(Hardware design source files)

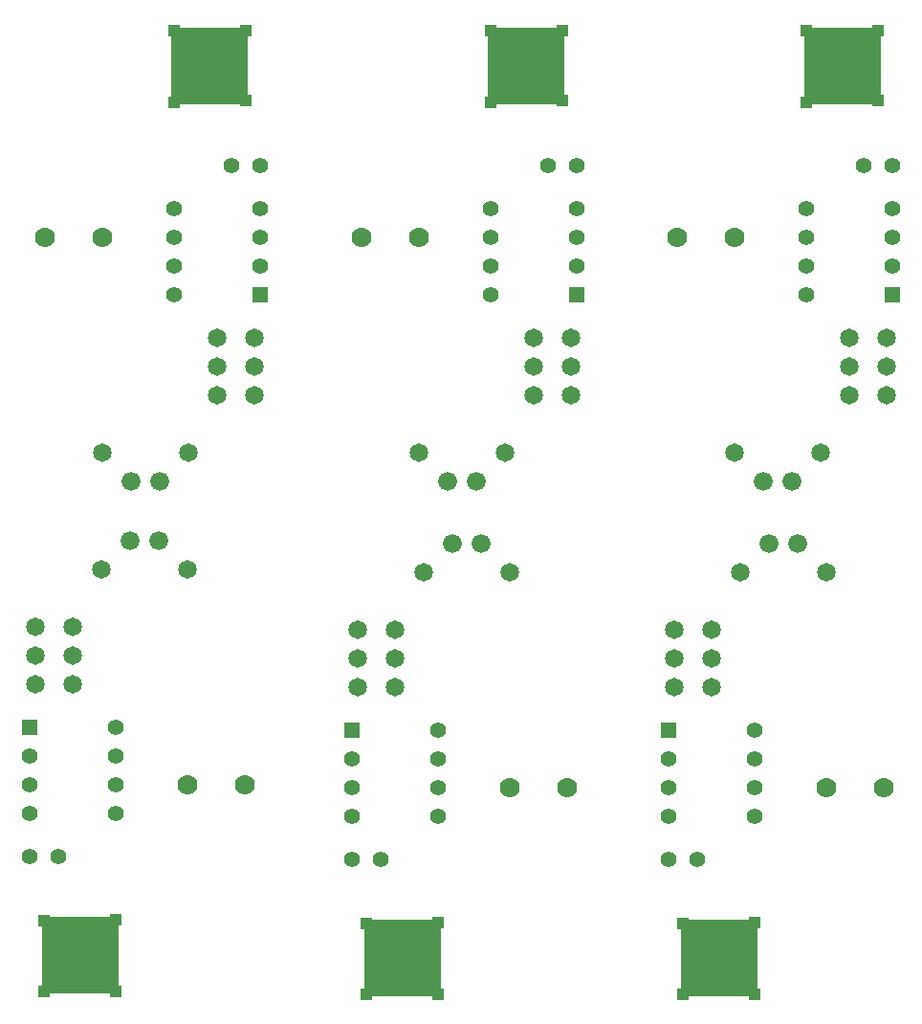
<source format=gbs>
%MOIN*%
%OFA0B0*%
%FSLAX46Y46*%
%IPPOS*%
%LPD*%
%ADD10C,0.005905511811023622*%
%ADD11C,0.065*%
%ADD12R,0.055000000000000007X0.055000000000000007*%
%ADD13C,0.055000000000000007*%
%ADD14C,0.07*%
%ADD15R,0.04X0.04*%
%ADD16R,0.27X0.27*%
%ADD17C,0.066*%
%ADD28C,0.005905511811023622*%
%ADD29C,0.065*%
%ADD30R,0.055000000000000007X0.055000000000000007*%
%ADD31C,0.055000000000000007*%
%ADD32C,0.07*%
%ADD33R,0.04X0.04*%
%ADD34R,0.27X0.27*%
%ADD35C,0.066*%
%ADD36C,0.005905511811023622*%
%ADD37C,0.065*%
%ADD38R,0.055000000000000007X0.055000000000000007*%
%ADD39C,0.055000000000000007*%
%ADD40C,0.07*%
%ADD41R,0.04X0.04*%
%ADD42R,0.27X0.27*%
%ADD43C,0.066*%
%ADD44C,0.005905511811023622*%
%ADD45C,0.065*%
%ADD46R,0.055000000000000007X0.055000000000000007*%
%ADD47C,0.055000000000000007*%
%ADD48C,0.07*%
%ADD49R,0.04X0.04*%
%ADD50R,0.27X0.27*%
%ADD51C,0.066*%
%ADD52C,0.005905511811023622*%
%ADD53C,0.065*%
%ADD54R,0.055000000000000007X0.055000000000000007*%
%ADD55C,0.055000000000000007*%
%ADD56C,0.07*%
%ADD57R,0.04X0.04*%
%ADD58R,0.27X0.27*%
%ADD59C,0.066*%
%ADD60C,0.005905511811023622*%
%ADD61C,0.065*%
%ADD62R,0.055000000000000007X0.055000000000000007*%
%ADD63C,0.055000000000000007*%
%ADD64C,0.07*%
%ADD65R,0.04X0.04*%
%ADD66R,0.27X0.27*%
%ADD67C,0.066*%
G01*
D10*
D11*
X-0005099999Y0005600000D02*
X0000250000Y0001450000D03*
X0000250000Y0001550000D03*
X0000250000Y0001350000D03*
X0000120000Y0001550000D03*
X0000120000Y0001450000D03*
X0000120000Y0001350000D03*
D12*
X0000100000Y0001200000D03*
D13*
X0000100000Y0001100000D03*
X0000100000Y0001000000D03*
X0000100000Y0000900000D03*
X0000400000Y0000900000D03*
X0000400000Y0001000000D03*
X0000400000Y0001100000D03*
X0000400000Y0001200000D03*
D14*
X0000850000Y0001000000D03*
X0000650000Y0001000000D03*
D11*
X0000650000Y0001750000D03*
X0000350000Y0001750000D03*
D15*
X0000400000Y0000530000D03*
X0000150000Y0000525000D03*
X0000400000Y0000280000D03*
X0000150000Y0000280000D03*
D16*
X0000275000Y0000405000D03*
D13*
X0000100000Y0000750000D03*
X0000200000Y0000750000D03*
D17*
X0000550000Y0001850000D03*
X0000450000Y0001850000D03*
G04 next file*
G04 #@! TF.FileFunction,Soldermask,Bot*
G04 Gerber Fmt 4.6, Leading zero omitted, Abs format (unit mm)*
G04 Created by KiCad (PCBNEW 4.0.7) date 02/16/20 19:40:50*
G01*
G04 APERTURE LIST*
G04 APERTURE END LIST*
D28*
D29*
X0006102362Y-0001692913D02*
X0000752362Y0002457086D03*
X0000752362Y0002357086D03*
X0000752362Y0002557086D03*
X0000882362Y0002357086D03*
X0000882362Y0002457086D03*
X0000882362Y0002557086D03*
D30*
X0000902362Y0002707086D03*
D31*
X0000902362Y0002807086D03*
X0000902362Y0002907086D03*
X0000902362Y0003007086D03*
X0000602362Y0003007086D03*
X0000602362Y0002907086D03*
X0000602362Y0002807086D03*
X0000602362Y0002707086D03*
D32*
X0000152362Y0002907086D03*
X0000352362Y0002907086D03*
D29*
X0000352362Y0002157086D03*
X0000652362Y0002157086D03*
D33*
X0000602362Y0003377086D03*
X0000852362Y0003382086D03*
X0000602362Y0003627086D03*
X0000852362Y0003627086D03*
D34*
X0000727362Y0003502086D03*
D31*
X0000902362Y0003157086D03*
X0000802362Y0003157086D03*
D35*
X0000452362Y0002057086D03*
X0000552362Y0002057086D03*
G04 next file*
G04 #@! TF.FileFunction,Soldermask,Bot*
G04 Gerber Fmt 4.6, Leading zero omitted, Abs format (unit mm)*
G04 Created by KiCad (PCBNEW 4.0.7) date 02/16/20 19:40:50*
G01*
G04 APERTURE LIST*
G04 APERTURE END LIST*
D36*
D37*
X-0003976377Y0005590551D02*
X0001373622Y0001440551D03*
X0001373622Y0001540551D03*
X0001373622Y0001340551D03*
X0001243622Y0001540551D03*
X0001243622Y0001440551D03*
X0001243622Y0001340551D03*
D38*
X0001223622Y0001190551D03*
D39*
X0001223622Y0001090551D03*
X0001223622Y0000990551D03*
X0001223622Y0000890551D03*
X0001523622Y0000890551D03*
X0001523622Y0000990551D03*
X0001523622Y0001090551D03*
X0001523622Y0001190551D03*
D40*
X0001973622Y0000990551D03*
X0001773622Y0000990551D03*
D37*
X0001773622Y0001740551D03*
X0001473622Y0001740551D03*
D41*
X0001523622Y0000520551D03*
X0001273622Y0000515551D03*
X0001523622Y0000270551D03*
X0001273622Y0000270551D03*
D42*
X0001398622Y0000395551D03*
D39*
X0001223622Y0000740551D03*
X0001323622Y0000740551D03*
D43*
X0001673622Y0001840551D03*
X0001573622Y0001840551D03*
G04 next file*
G04 #@! TF.FileFunction,Soldermask,Bot*
G04 Gerber Fmt 4.6, Leading zero omitted, Abs format (unit mm)*
G04 Created by KiCad (PCBNEW 4.0.7) date 02/16/20 19:40:50*
G01*
G04 APERTURE LIST*
G04 APERTURE END LIST*
D44*
D45*
X-0002874015Y0005590551D02*
X0002475984Y0001440551D03*
X0002475984Y0001540551D03*
X0002475984Y0001340551D03*
X0002345984Y0001540551D03*
X0002345984Y0001440551D03*
X0002345984Y0001340551D03*
D46*
X0002325984Y0001190551D03*
D47*
X0002325984Y0001090551D03*
X0002325984Y0000990551D03*
X0002325984Y0000890551D03*
X0002625984Y0000890551D03*
X0002625984Y0000990551D03*
X0002625984Y0001090551D03*
X0002625984Y0001190551D03*
D48*
X0003075984Y0000990551D03*
X0002875984Y0000990551D03*
D45*
X0002875984Y0001740551D03*
X0002575984Y0001740551D03*
D49*
X0002625984Y0000520551D03*
X0002375984Y0000515551D03*
X0002625984Y0000270551D03*
X0002375984Y0000270551D03*
D50*
X0002500984Y0000395551D03*
D47*
X0002325984Y0000740551D03*
X0002425984Y0000740551D03*
D51*
X0002775984Y0001840551D03*
X0002675984Y0001840551D03*
G04 next file*
G04 #@! TF.FileFunction,Soldermask,Bot*
G04 Gerber Fmt 4.6, Leading zero omitted, Abs format (unit mm)*
G04 Created by KiCad (PCBNEW 4.0.7) date 02/16/20 19:40:50*
G01*
G04 APERTURE LIST*
G04 APERTURE END LIST*
D52*
D53*
X0007204724Y-0001692913D02*
X0001854724Y0002457086D03*
X0001854724Y0002357086D03*
X0001854724Y0002557086D03*
X0001984724Y0002357086D03*
X0001984724Y0002457086D03*
X0001984724Y0002557086D03*
D54*
X0002004724Y0002707086D03*
D55*
X0002004724Y0002807086D03*
X0002004724Y0002907086D03*
X0002004724Y0003007086D03*
X0001704724Y0003007086D03*
X0001704724Y0002907086D03*
X0001704724Y0002807086D03*
X0001704724Y0002707086D03*
D56*
X0001254724Y0002907086D03*
X0001454724Y0002907086D03*
D53*
X0001454724Y0002157086D03*
X0001754724Y0002157086D03*
D57*
X0001704724Y0003377086D03*
X0001954724Y0003382086D03*
X0001704724Y0003627086D03*
X0001954724Y0003627086D03*
D58*
X0001829724Y0003502086D03*
D55*
X0002004724Y0003157086D03*
X0001904724Y0003157086D03*
D59*
X0001554724Y0002057086D03*
X0001654724Y0002057086D03*
G04 next file*
G04 #@! TF.FileFunction,Soldermask,Bot*
G04 Gerber Fmt 4.6, Leading zero omitted, Abs format (unit mm)*
G04 Created by KiCad (PCBNEW 4.0.7) date 02/16/20 19:40:50*
G01*
G04 APERTURE LIST*
G04 APERTURE END LIST*
D60*
D61*
X0008307086Y-0001692913D02*
X0002957086Y0002457086D03*
X0002957086Y0002357086D03*
X0002957086Y0002557086D03*
X0003087086Y0002357086D03*
X0003087086Y0002457086D03*
X0003087086Y0002557086D03*
D62*
X0003107086Y0002707086D03*
D63*
X0003107086Y0002807086D03*
X0003107086Y0002907086D03*
X0003107086Y0003007086D03*
X0002807086Y0003007086D03*
X0002807086Y0002907086D03*
X0002807086Y0002807086D03*
X0002807086Y0002707086D03*
D64*
X0002357086Y0002907086D03*
X0002557086Y0002907086D03*
D61*
X0002557086Y0002157086D03*
X0002857086Y0002157086D03*
D65*
X0002807086Y0003377086D03*
X0003057086Y0003382086D03*
X0002807086Y0003627086D03*
X0003057086Y0003627086D03*
D66*
X0002932086Y0003502086D03*
D63*
X0003107086Y0003157086D03*
X0003007086Y0003157086D03*
D67*
X0002657086Y0002057086D03*
X0002757086Y0002057086D03*
M02*
</source>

* YOUR OBJECTIVE
When you reach the line with "X0001704724Y0003007086D03*" in the records above, start writing out lines exactly, and stop once the line with "X0002957086Y0002357086D03*" has been written; include nothing else.

* FINAL ANSWER
X0001704724Y0003007086D03*
X0001704724Y0002907086D03*
X0001704724Y0002807086D03*
X0001704724Y0002707086D03*
D56*
X0001254724Y0002907086D03*
X0001454724Y0002907086D03*
D53*
X0001454724Y0002157086D03*
X0001754724Y0002157086D03*
D57*
X0001704724Y0003377086D03*
X0001954724Y0003382086D03*
X0001704724Y0003627086D03*
X0001954724Y0003627086D03*
D58*
X0001829724Y0003502086D03*
D55*
X0002004724Y0003157086D03*
X0001904724Y0003157086D03*
D59*
X0001554724Y0002057086D03*
X0001654724Y0002057086D03*
G04 next file*
G04 #@! TF.FileFunction,Soldermask,Bot*
G04 Gerber Fmt 4.6, Leading zero omitted, Abs format (unit mm)*
G04 Created by KiCad (PCBNEW 4.0.7) date 02/16/20 19:40:50*
G01*
G04 APERTURE LIST*
G04 APERTURE END LIST*
D60*
D61*
X0008307086Y-0001692913D02*
X0002957086Y0002457086D03*
X0002957086Y0002357086D03*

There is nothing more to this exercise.